Integração
Empreendimento imobiliário ameaça restinga de Maricá
As políticas públicas voltadas ao turismo têm atraído muitos investimentos e colaborado para o desenvolvimento social e econômico de Maricá, localizada a 60 quilômetros da capital fluminense. No entanto, muitas delas privilegiam desproporcionalmente interesses privados e ganhos econômicos que se sobrepõem às preocupações socioambientais. Como afirma a membro do Subcomitê Maricá-Guarapina, Flávia Lanari, essa lógica vem sendo observada em relação à instalação de um complexo turístico-residencial, com capacidade para cerca de 40 mil pessoas, no mínimo, entre moradores, turistas e prestadores de serviço, na Área de Preservação Ambiental (APA) de Maricá, entre o mar e a lagoa. A APA Maricá é formada pela restinga, pela Ilha Cardosa e pela Ponta do Fundão, cada uma delas com um proprietário diferente.
Na restinga, a área compreende trechos de vegetação típica: cactos, bromélias, espécies diversas de gramíneas e arbustos de baixo porte. Aproximando-se do mar, a vegetação fica caracterizada por cordões arenosos cobertos por dunas ainda bastante preservadas, que representam marcos geológicos de até 7 mil anos. Seu sistema de praias tem como função proteger os corpos hídricos, minimizando a erosão e a sedimentação, especialmente quando afetem ou possam afetar atividades que dependam da utilização da água ou do solo, além de colaborar com a manutenção dos ciclos biogeoquímicos fundamentais à conservação ambiental.
Flávia Lanari explica que o sistema lagunar de Maricá é composto por cinco lagoas, que recebem toda a carga de esgoto do município. “A maioria da população ainda se abastece com água de poço, apenas quem tem condições compra água mineral. Além de todo o impacto da obra, que vai ocupar bem mais de 6% da restinga de uma APA fundamental à conservação dos recursos hídricos, a ocupação do complexo levará ao aumento do consumo da água e da geração do volume de efluentes.”

◆ Dados fornecidos ◆
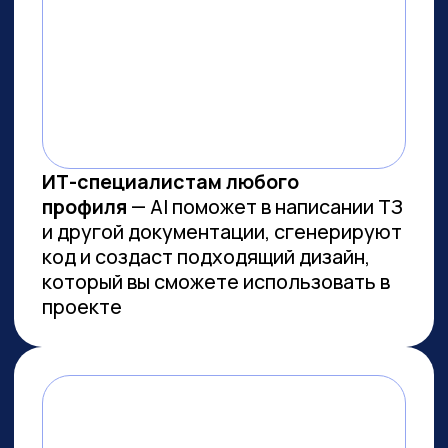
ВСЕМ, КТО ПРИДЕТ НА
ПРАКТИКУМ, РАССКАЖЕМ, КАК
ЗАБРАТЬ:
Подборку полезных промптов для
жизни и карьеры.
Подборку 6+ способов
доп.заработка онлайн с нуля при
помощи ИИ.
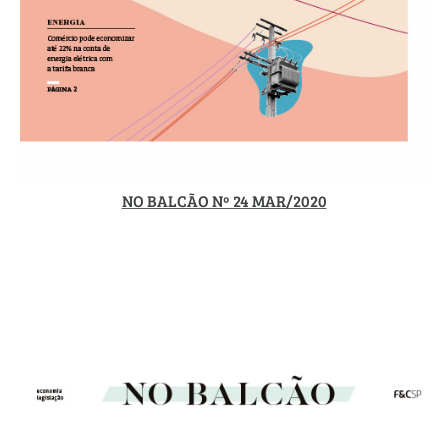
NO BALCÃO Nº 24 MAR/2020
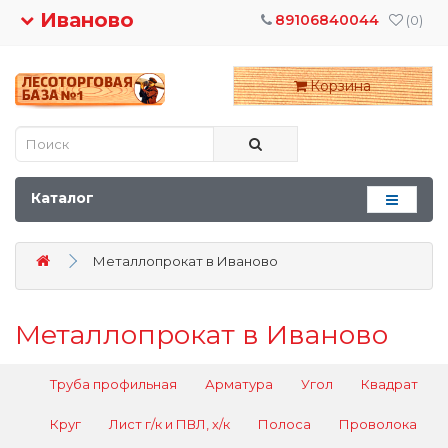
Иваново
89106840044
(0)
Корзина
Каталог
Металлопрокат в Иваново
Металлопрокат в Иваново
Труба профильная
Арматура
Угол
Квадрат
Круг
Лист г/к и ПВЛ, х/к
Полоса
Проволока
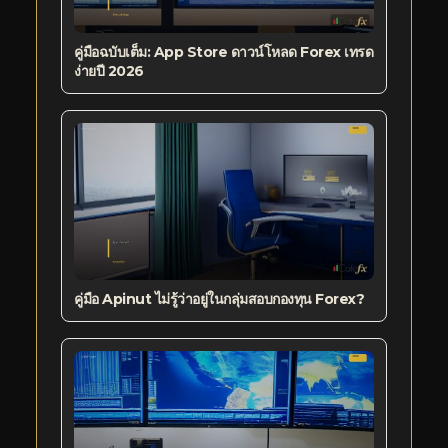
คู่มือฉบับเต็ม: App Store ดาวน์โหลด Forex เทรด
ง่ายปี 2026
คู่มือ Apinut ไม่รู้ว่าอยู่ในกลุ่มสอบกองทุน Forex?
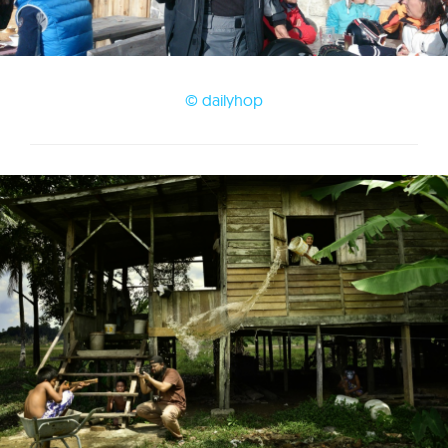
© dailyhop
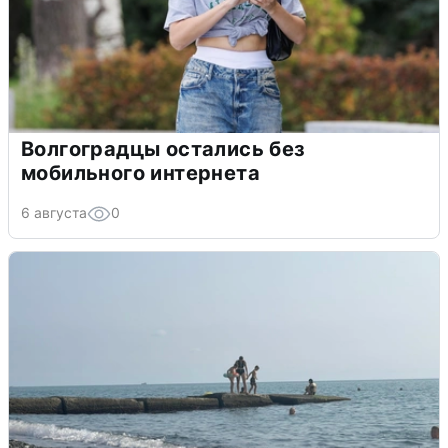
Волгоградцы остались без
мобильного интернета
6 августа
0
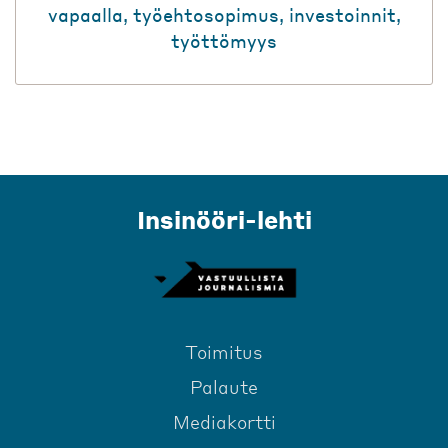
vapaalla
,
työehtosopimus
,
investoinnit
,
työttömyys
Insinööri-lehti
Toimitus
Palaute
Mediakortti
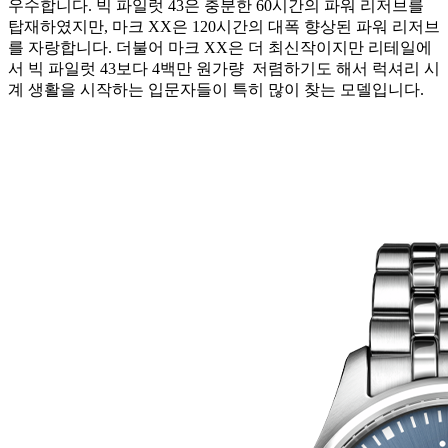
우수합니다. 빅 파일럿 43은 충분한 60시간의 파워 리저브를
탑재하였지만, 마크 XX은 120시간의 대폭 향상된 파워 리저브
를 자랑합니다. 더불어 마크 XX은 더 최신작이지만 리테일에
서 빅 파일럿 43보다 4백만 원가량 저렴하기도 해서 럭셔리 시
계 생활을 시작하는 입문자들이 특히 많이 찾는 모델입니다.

* * *

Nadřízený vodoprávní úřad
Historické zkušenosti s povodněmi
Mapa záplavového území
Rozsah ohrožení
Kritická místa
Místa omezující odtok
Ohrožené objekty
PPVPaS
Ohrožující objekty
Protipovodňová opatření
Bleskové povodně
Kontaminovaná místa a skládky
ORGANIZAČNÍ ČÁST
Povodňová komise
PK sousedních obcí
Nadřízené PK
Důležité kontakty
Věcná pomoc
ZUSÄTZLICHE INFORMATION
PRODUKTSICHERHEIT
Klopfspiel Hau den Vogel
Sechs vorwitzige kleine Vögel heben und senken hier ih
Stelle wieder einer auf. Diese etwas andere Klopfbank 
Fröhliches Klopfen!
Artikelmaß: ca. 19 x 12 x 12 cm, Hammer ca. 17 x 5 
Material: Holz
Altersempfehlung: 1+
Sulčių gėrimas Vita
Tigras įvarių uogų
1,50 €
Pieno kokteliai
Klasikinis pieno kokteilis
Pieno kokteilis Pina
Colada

---

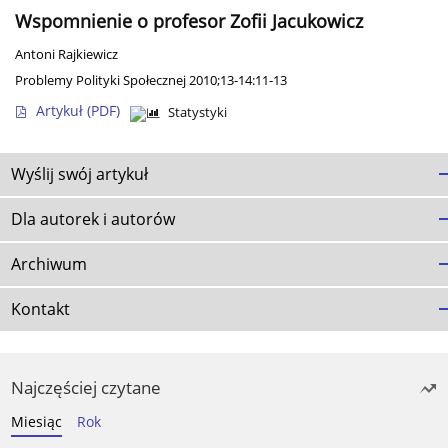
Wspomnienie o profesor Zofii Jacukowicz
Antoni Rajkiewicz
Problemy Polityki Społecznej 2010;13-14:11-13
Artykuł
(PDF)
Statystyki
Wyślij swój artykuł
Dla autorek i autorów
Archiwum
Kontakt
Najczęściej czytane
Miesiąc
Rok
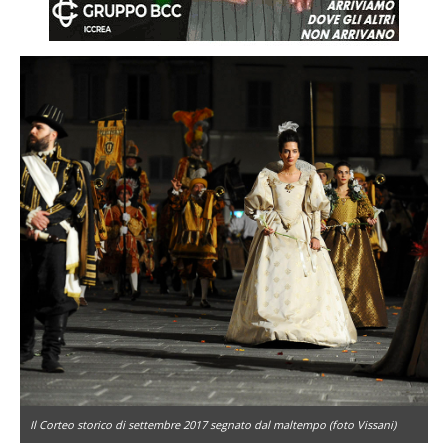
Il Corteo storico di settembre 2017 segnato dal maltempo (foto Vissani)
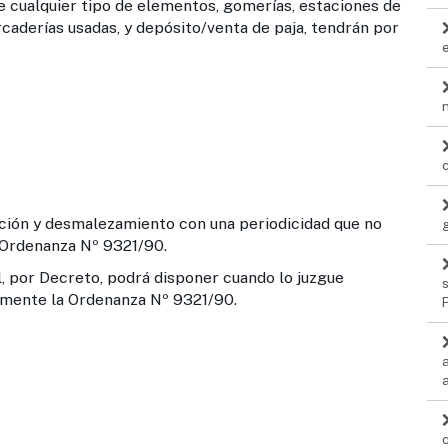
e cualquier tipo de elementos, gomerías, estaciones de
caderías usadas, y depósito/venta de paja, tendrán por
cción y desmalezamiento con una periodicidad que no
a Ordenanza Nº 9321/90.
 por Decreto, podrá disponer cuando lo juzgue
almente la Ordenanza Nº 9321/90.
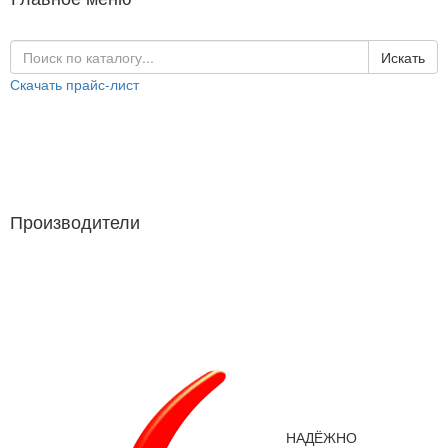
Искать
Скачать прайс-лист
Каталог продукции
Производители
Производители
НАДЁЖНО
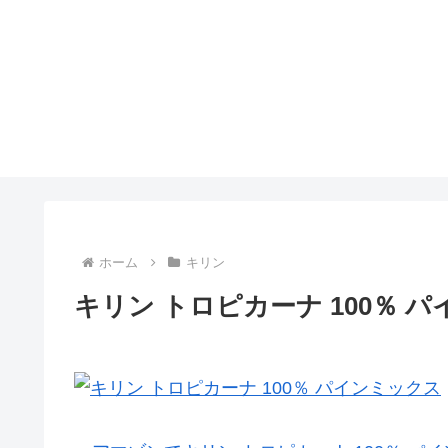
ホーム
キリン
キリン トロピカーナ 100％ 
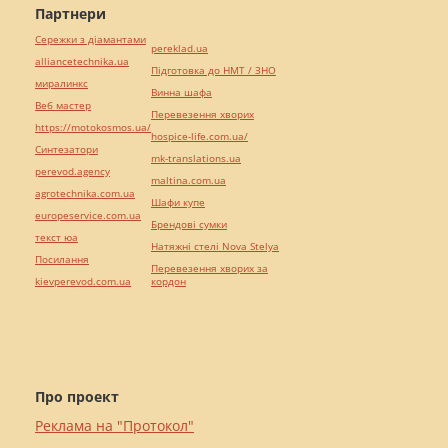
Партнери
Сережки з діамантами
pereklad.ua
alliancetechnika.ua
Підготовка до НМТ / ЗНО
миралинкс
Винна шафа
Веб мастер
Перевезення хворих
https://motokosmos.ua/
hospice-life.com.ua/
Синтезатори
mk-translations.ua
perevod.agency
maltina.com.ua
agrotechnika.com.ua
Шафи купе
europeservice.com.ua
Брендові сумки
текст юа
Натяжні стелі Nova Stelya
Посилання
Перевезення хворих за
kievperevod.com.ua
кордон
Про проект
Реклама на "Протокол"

◆ Questões propostas ◆
• a. Diga se cada afirmação concorda com o texto sobre a restinga de Maricá, respondendo sim ou não e citando literalmente as palavras do texto que decidem a questão: (i) Maricá fica a 60 quilômetros da capital fluminense; (ii) o sistema lagunar de Maricá é formado por sete lagoas; (iii) as dunas da restinga representam marcos geológicos de até 7 mil anos.
• b. Escreva a continuação do texto sobre a restinga de Maricá a partir da última frase apresentada.

◆ Respostas por tarefa ◆
• a.
(i) Sim: "localizada a 60 quilômetros da capital fluminense".
(ii) Não: "é composto por cinco lagoas".
(iii) Sim: "que representam marcos geológicos de até 7 mil anos".

• b.
O projeto do complexo tem 840 hectares (o equivalente a 840 campos de futebol oficial), e prevê a construção de um grande campo de golfe, centro hípico, quatro hotéis, um resort, dois shoppings, dois clubes, prédios de quatro andares, restaurantes, escola, hospital e casas residenciais. O arruamento já começou a ser realizado e a avaliação é de que o empreendimento coloca em risco espécies endêmicas, aves migratórias, dunas raras, sítios históricos e arqueológicos, além do sustento de cerca de 200 famílias do povoado pesqueiro de Zacarias, que dependem do sistema lagunar para garantir sua subsistência.
“Considerando todas as estruturas do projeto, a restinga de Maricá será praticamente extinta”, diz Flávia. Segundo ela, originalmente, o litoral do município era inteiramente margeado pela vegetação, mas, hoje, grande parte dos bairros se localizam nessas áreas, sendo a APA um pequeno fragmento do que ainda resta da restinga.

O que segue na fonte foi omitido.